> **Task brief**: Leaving out the images, reproduce every line of the data that follows exactly.

> **Material for this task**:
....................

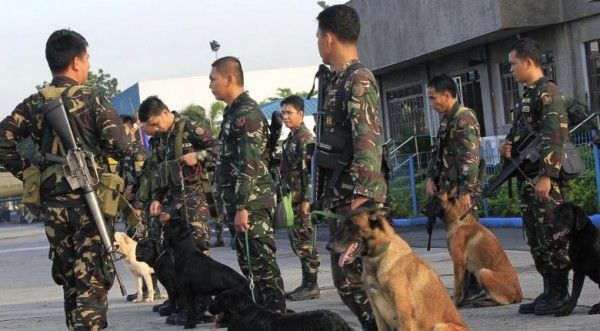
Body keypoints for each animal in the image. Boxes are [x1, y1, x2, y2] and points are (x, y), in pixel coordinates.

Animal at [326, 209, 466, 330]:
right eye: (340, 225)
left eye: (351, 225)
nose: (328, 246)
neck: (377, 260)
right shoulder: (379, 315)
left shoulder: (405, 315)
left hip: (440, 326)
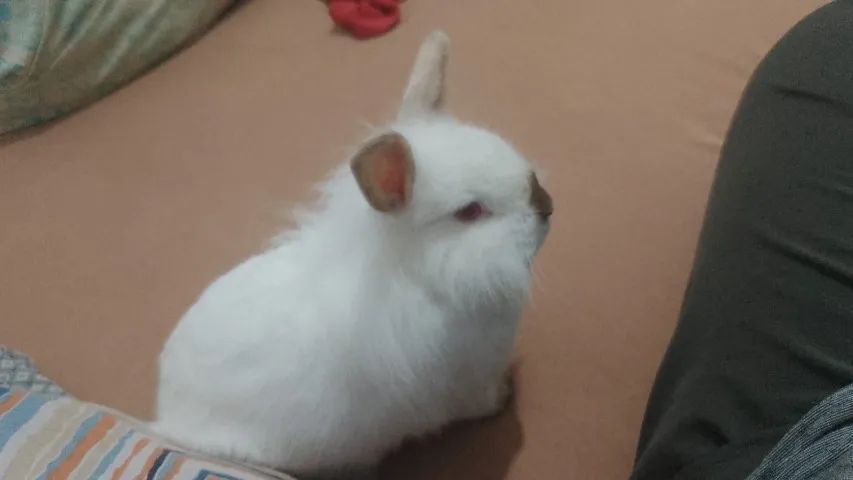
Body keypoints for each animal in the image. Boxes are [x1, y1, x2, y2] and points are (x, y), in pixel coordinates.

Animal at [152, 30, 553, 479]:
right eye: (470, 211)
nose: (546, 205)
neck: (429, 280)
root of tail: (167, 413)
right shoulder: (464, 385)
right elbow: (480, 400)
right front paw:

....................

> **Result below**:
Body keypoints for each animal in the image. Boxes are [x1, y1, x2, y2] and points are (x, y), in pixel coordinates.

Animal at [326, 209, 466, 330]:
right eye: (340, 225)
left eye: (351, 225)
nose: (328, 246)
neck: (377, 260)
right shoulder: (379, 315)
left shoulder: (405, 315)
left hip: (440, 326)
Body keypoints for each animal in the image. Boxes are [x1, y1, x2, y2] and points are (x, y), in pixel coordinates.

Animal at [152, 30, 553, 479]:
right eye: (470, 211)
nose: (546, 205)
neck: (429, 280)
root of tail: (167, 413)
right shoulder: (464, 385)
right elbow: (480, 400)
right front paw:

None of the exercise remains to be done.